-- ENTRIES PROVIDED follows --
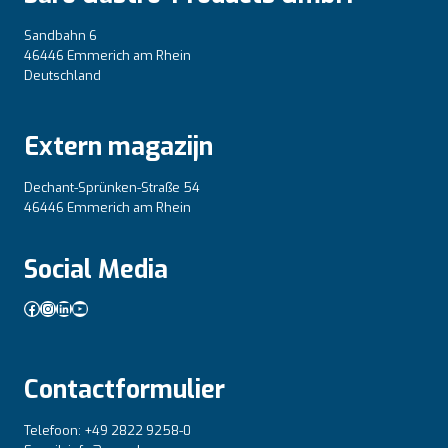
Sandbahn 6
46446 Emmerich am Rhein
Deutschland
Extern magazijn
Dechant-Sprünken-Straße 54
46446 Emmerich am Rhein
Social Media
Facebook
Instagram
LinkedIn
YouTube
Contactformulier
Telefoon: +49 2822 9258-0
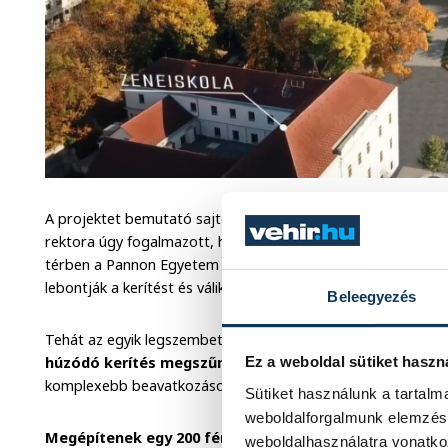
A projektet bemutató sajtótájékoztatón csütörtök délelőtt
rektora úgy fogalmazott, hiába volt eddig is szoros és együ
térben a Pannon Egyetem némileg el volt szigetelődve. Ez szű
lebontják a kerítést és válik az egyetemi kampusz a városszö
Beleegyezés
Tehát az egyik legszembetűnőbb eleme az lesz a beruházás
húzódó kerítés megszűnik,
viszont ez csak az egyik eleme a
Ez a weboldal sütiket haszn
komplexebb beavatkozásokra is sor kerül majd a kampusz te
Sütiket használunk a tartal
weboldalforgalmunk elemzésé
Megépítenek egy 200 férőhelyes új mélygarázst, ezzel a
weboldalhasználatra vonatko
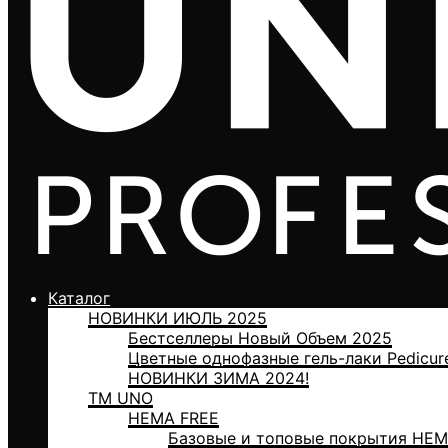
Каталог
НОВИНКИ ИЮЛЬ 2025
Бестселлеры Новый Объем 2025
Цветные однофазные гель-лаки Pedicur
НОВИНКИ ЗИМА 2024!
ТМ UNO
HEMA FREE
Базовые и топовые покрытия HEM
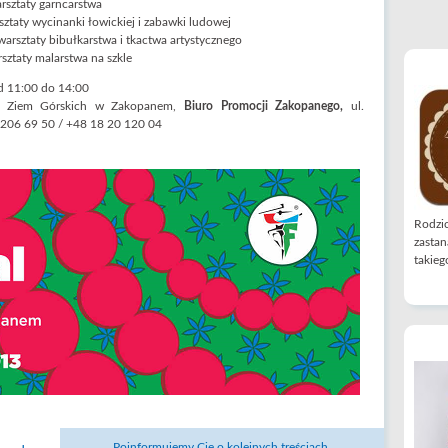
rsztaty garncarstwa
ztaty wycinanki łowickiej i zabawki ludowej
warsztaty bibułkarstwa i tkactwa artystycznego
sztaty malarstwa na szkle
od 11:00 do 14:00
ru Ziem Górskich w Zakopanem,
Biuro Promocji Zakopanego,
ul.
8 206 69 50 / +48 18 20 120 04
Rodzic
zastan
takiego
Poinformujemy Cię o kolejnych treściach.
-- ENTRIES PROVIDED concluded --
◆ WHAT NEEDS TO BE DONE
The answer is each line from the entries above in which the word "egyik" occurs.

◆ RESPONSE TO THIS TASK
Tehát az egyik legszembetűnőbb eleme az lesz a beruházás
viszont ez csak az egyik eleme a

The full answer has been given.